Yes well, open office plans and cubicles are awful, no argument there. But a real office with a door can be attractive relative to the situation many people have at home.
Speaking from short, few months experience, cubicles are actually quite nice compared to open office plans.
- You get plenty of personal space
- My cubicle got both a whiteboard and a bulletin board, a locker, two trash bins, and enough desk space to comfortably fit a co-worker for short sessions of working together
- high walls discourage conversations, so it is actually quiet
The biggest disadvantage is artificial lighting - my cubicle was quite removed from the windows.
I had a classic cubicle for over a decade. Dilbert stereotypes aside, it was pretty much OK. The company had offices--mostly for managers--but to be honest we also had an open door convention (keep the door open unless you really needed it closed for some reason--generally related to having a private conversation). So you really didn't have a situation where people with offices generally closed the doors.
Nice high spectrum lamps can alleviate a lot of the lighting issues with cubicles. Yeah the fluorescent lamps hanging from the ceiling are shit but it's nothing that can't be fixed with a nice high CRI uplight.

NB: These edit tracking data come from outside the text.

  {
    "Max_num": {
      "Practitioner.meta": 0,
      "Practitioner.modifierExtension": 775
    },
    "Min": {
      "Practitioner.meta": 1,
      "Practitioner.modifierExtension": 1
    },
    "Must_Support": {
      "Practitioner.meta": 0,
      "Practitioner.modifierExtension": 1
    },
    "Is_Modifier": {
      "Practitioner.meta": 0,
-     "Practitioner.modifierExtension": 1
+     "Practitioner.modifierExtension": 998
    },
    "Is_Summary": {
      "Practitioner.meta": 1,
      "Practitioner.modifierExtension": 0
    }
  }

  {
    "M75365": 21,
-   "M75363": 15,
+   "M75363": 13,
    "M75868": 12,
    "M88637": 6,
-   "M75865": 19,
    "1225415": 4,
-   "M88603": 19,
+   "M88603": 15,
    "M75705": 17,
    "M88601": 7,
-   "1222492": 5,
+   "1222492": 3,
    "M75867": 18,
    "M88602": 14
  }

The odds that employers will offer employees below the executive or managerial level private or even semi-private offices is extremely low. Personally, I think the odds of such a thing happening are lower than WFH becoming mainstream.

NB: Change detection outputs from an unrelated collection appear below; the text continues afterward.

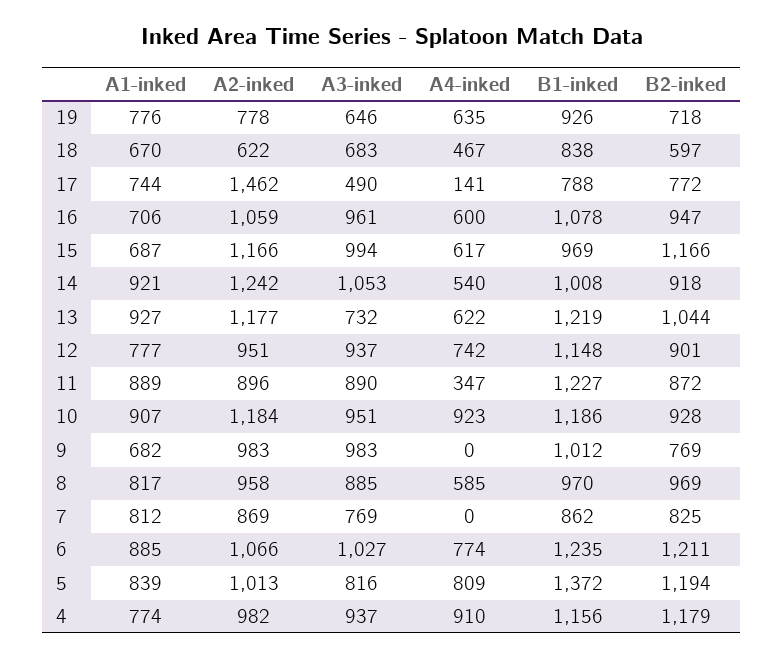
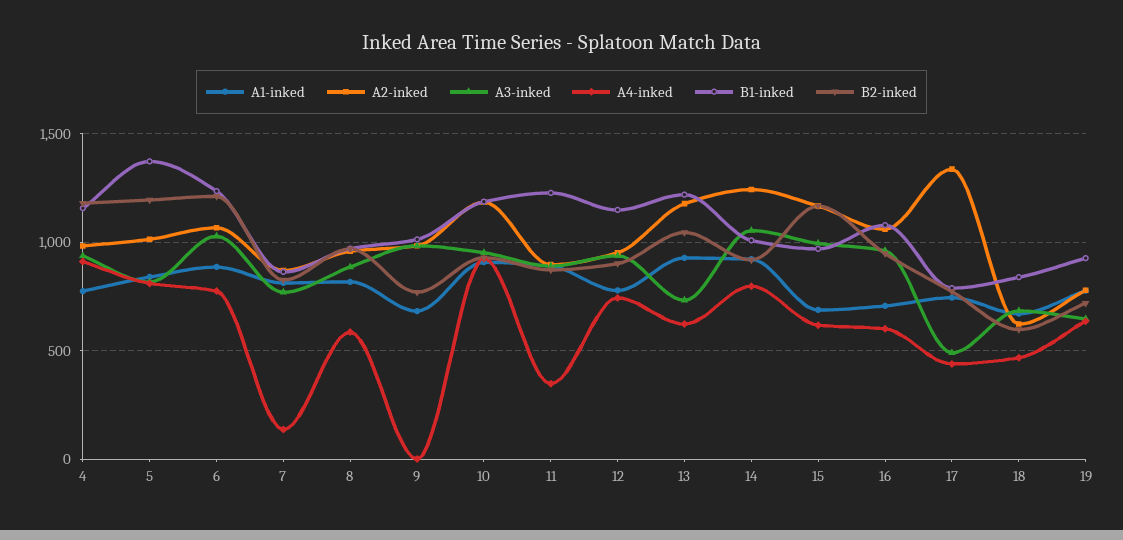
  {
    "A1-inked": {
      "19": 776,
      "18": 670,
      "17": 744,
      "16": 706,
      "15": 687,
      "14": 921,
      "13": 927,
      "12": 777,
      "11": 889,
      "10": 907,
      "9": 682,
      "8": 817,
      "7": 812,
      "6": 885,
      "5": 839,
      "4": 774
    },
    "A2-inked": {
      "19": 778,
      "18": 622,
-     "17": 1462,
+     "17": 1350,
      "16": 1059,
      "15": 1166,
      "14": 1242,
      "13": 1177,
      "12": 951,
      "11": 896,
      "10": 1184,
      "9": 983,
      "8": 958,
      "7": 869,
      "6": 1066,
      "5": 1013,
      "4": 982
    },
    "A3-inked": {
      "19": 646,
      "18": 683,
      "17": 490,
      "16": 961,
      "15": 994,
      "14": 1053,
      "13": 732,
      "12": 937,
      "11": 890,
      "10": 951,
      "9": 983,
      "8": 885,
      "7": 769,
      "6": 1027,
      "5": 816,
      "4": 937
    },
    "A4-inked": {
      "19": 635,
      "18": 467,
-     "17": 141,
+     "17": 450,
      "16": 600,
      "15": 617,
-     "14": 540,
+     "14": 800,
      "13": 622,
      "12": 742,
      "11": 347,
      "10": 923,
      "9": 0,
      "8": 585,
-     "7": 0,
+     "7": 150,
      "6": 774,
      "5": 809,
      "4": 910
    },
    "B1-inked": {
      "19": 926,
      "18": 838,
      "17": 788,
      "16": 1078,
      "15": 969,
      "14": 1008,
      "13": 1219,
      "12": 1148,
      "11": 1227,
      "10": 1186,
      "9": 1012,
      "8": 970,
      "7": 862,
      "6": 1235,
      "5": 1372,
      "4": 1156
    },
    "B2-inked": {
      "19": 718,
      "18": 597,
      "17": 772,
      "16": 947,
      "15": 1166,
      "14": 918,
      "13": 1044,
      "12": 901,
      "11": 872,
      "10": 928,
      "9": 769,
      "8": 969,
      "7": 825,
      "6": 1211,
      "5": 1194,
      "4": 1179
    }
  }

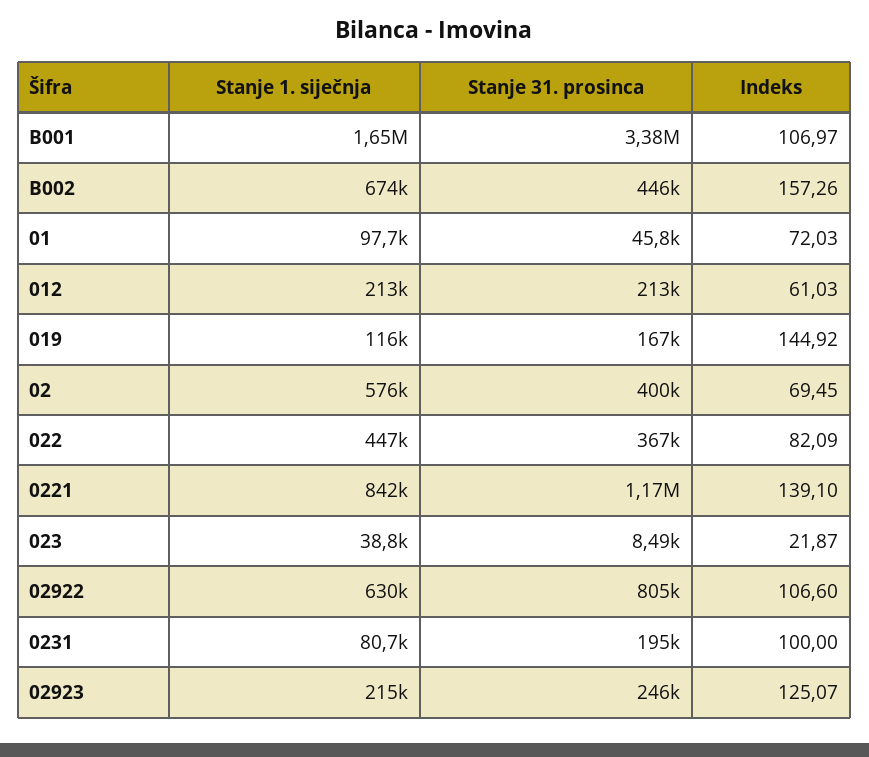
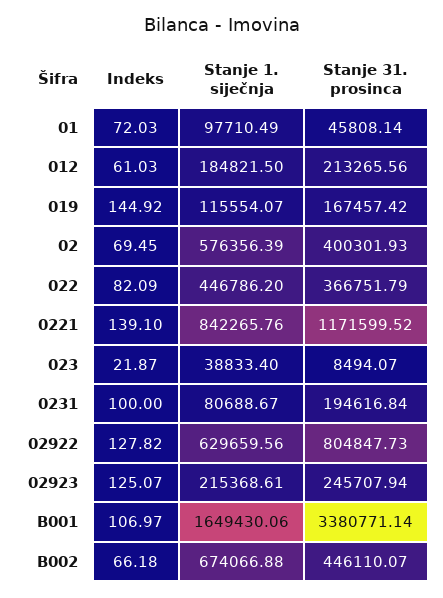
  {
    "Stanje 1. siječnja": {
      "B001": 1649430.06,
      "B002": 674066.88,
      "01": 97710.49,
-     "012": 213000,
+     "012": 184821.5,
      "019": 115554.07,
      "02": 576356.39,
      "022": 446786.2,
      "0221": 842265.76,
      "023": 38833.4,
      "02922": 629659.56,
      "0231": 80688.67,
      "02923": 215368.61
    },
    "Stanje 31. prosinca": {
      "B001": 3380771.14,
      "B002": 446110.07,
      "01": 45808.14,
      "012": 213265.56,
      "019": 167457.42,
      "02": 400301.93,
      "022": 366751.79,
      "0221": 1171599.52,
      "023": 8494.07,
      "02922": 804847.73,
      "0231": 194616.84,
      "02923": 245707.94
    },
    "Indeks": {
      "B001": 106.97,
-     "B002": 157.26,
+     "B002": 66.18,
      "01": 72.03,
      "012": 61.03,
      "019": 144.92,
      "02": 69.45,
      "022": 82.09,
      "0221": 139.1,
      "023": 21.87,
-     "02922": 106.6,
+     "02922": 127.82,
      "0231": 100,
      "02923": 125.07
    }
  }

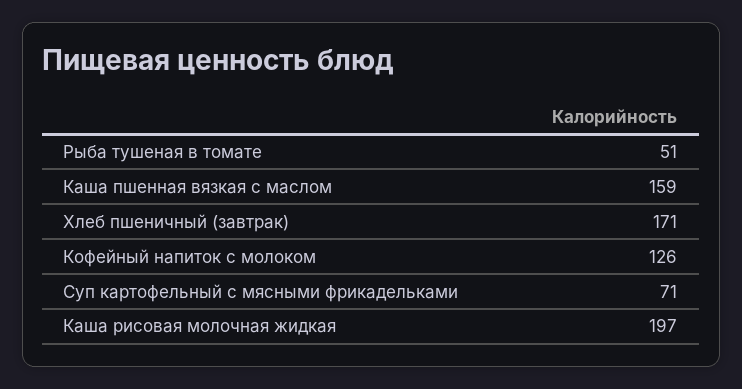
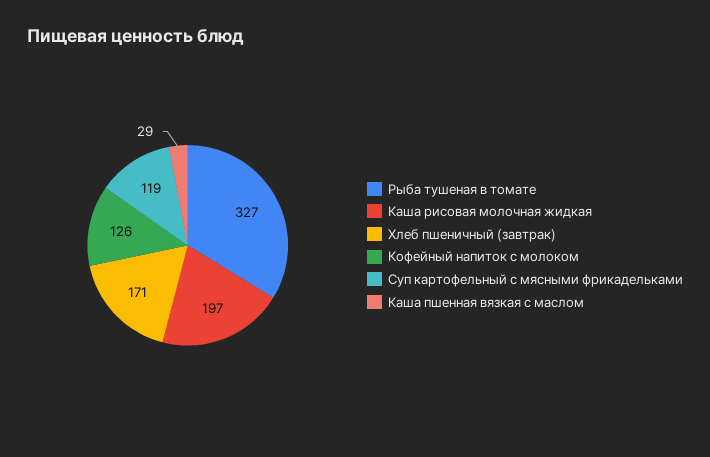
  {
-   "Рыба тушеная в томате": 51,
+   "Рыба тушеная в томате": 327,
-   "Каша пшенная вязкая с маслом": 159,
+   "Каша пшенная вязкая с маслом": 29,
    "Хлеб пшеничный (завтрак)": 171,
    "Кофейный напиток с молоком": 126,
-   "Суп картофельный с мясными фрикадельками": 71,
+   "Суп картофельный с мясными фрикадельками": 119,
    "Каша рисовая молочная жидкая": 197
  }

Speaking for myself, I haven't had an office with a door for a decade now. And if you go back to the top of my white collar career (that is, jobs done from an office (or notably, a warehouse)), I've had a door twice.
The last office with a door I had was in the old morgue of the hospital we supported. Was actually a pretty good location once you got used to the funky smells. Quiet, cool, dark and nobody came knocking on the door asking for us to fix there computers.
- You get plenty of personal space
- My cubicle got both a whiteboard and a bulletin board, a locker, two trash bins, and enough desk space to comfortably fit a co-worker for short sessions of working together
- high walls discourage conversations, so it is actually quiet
The biggest disadvantage is artificial lighting - my cubicle was quite removed from the windows.